* _Data entries_
=== Begin Enclosure ===

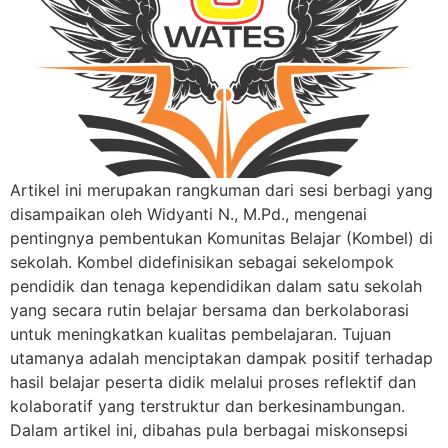
Artikel ini merupakan rangkuman dari sesi berbagi yang
disampaikan oleh Widyanti N., M.Pd., mengenai
pentingnya pembentukan Komunitas Belajar (Kombel) di
sekolah. Kombel didefinisikan sebagai sekelompok
pendidik dan tenaga kependidikan dalam satu sekolah
yang secara rutin belajar bersama dan berkolaborasi
untuk meningkatkan kualitas pembelajaran. Tujuan
utamanya adalah menciptakan dampak positif terhadap
hasil belajar peserta didik melalui proses reflektif dan
kolaboratif yang terstruktur dan berkesinambungan.
Dalam artikel ini, dibahas pula berbagai miskonsepsi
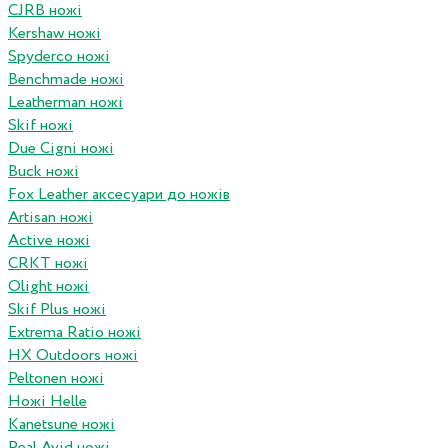
CJRB ножі
Kershaw ножі
Spyderco ножі
Benchmade ножі
Leatherman ножі
Skif ножі
Due Cigni ножі
Buck ножі
Fox Leather аксесуари до ножів
Artisan ножі
Active ножі
CRKT ножі
Olight ножі
Skif Plus ножі
Extrema Ratio ножі
HX Outdoors ножі
Peltonen ножі
Ножі Helle
Kanetsune ножі
Real Avid ножі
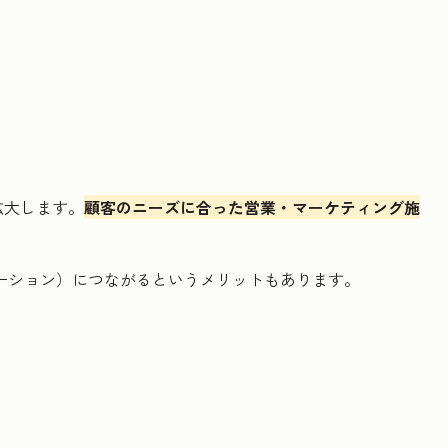
拡大します。
顧客のニーズに合った営業・マーケティング施
ーション）につながるというメリットもあります。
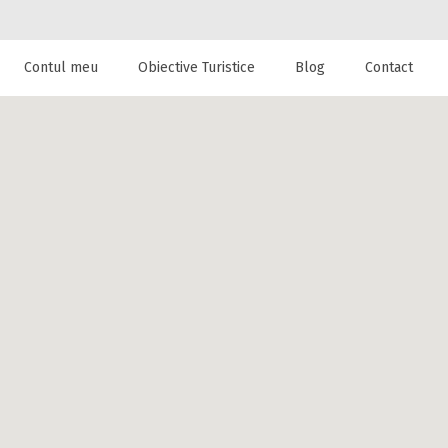
Contul meu
Obiective Turistice
Blog
Contact
 de cazare la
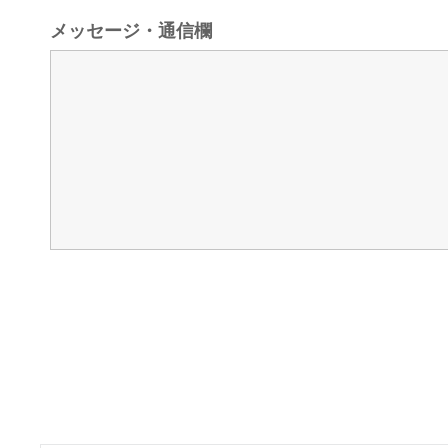
メッセージ・通信欄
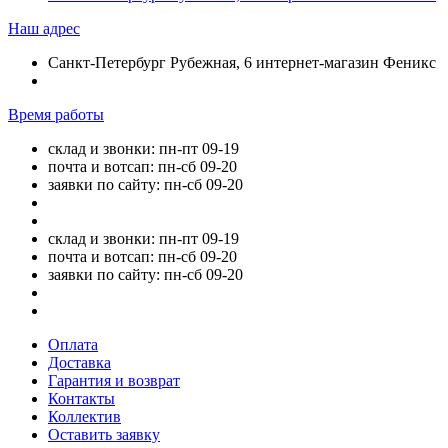
Наш адрес
Санкт-Петербург Рубежная, 6 интернет-магазин Феникс
Время работы
склад и звонки: пн-пт 09-19
почта и вотсап: пн-сб 09-20
заявки по сайту: пн-сб 09-20
склад и звонки: пн-пт 09-19
почта и вотсап: пн-сб 09-20
заявки по сайту: пн-сб 09-20
Оплата
Доставка
Гарантия и возврат
Контакты
Коллектив
Оставить заявку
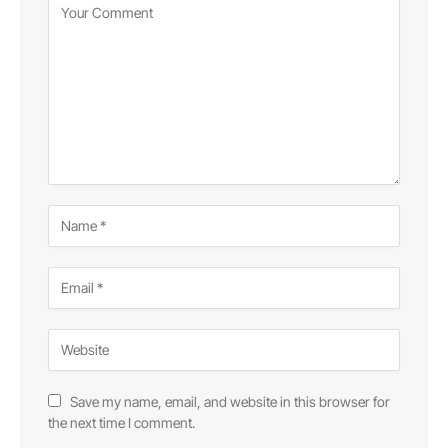
Save my name, email, and website in this browser for
the next time I comment.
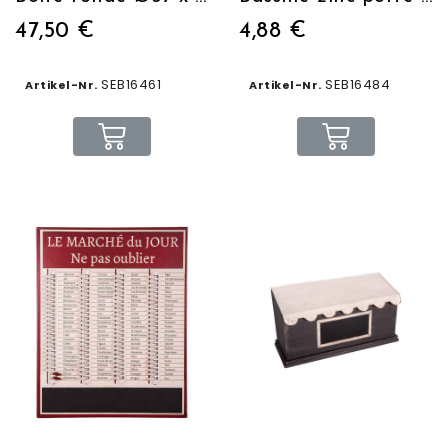
47,50 €
4,88 €
SEB16461
SEB16484
Artikel-Nr.
Artikel-Nr.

=== End Enclosure ===

How many lines of the listing above contain the string "yang", counting only matches with the same case? Reply with the number alone.

3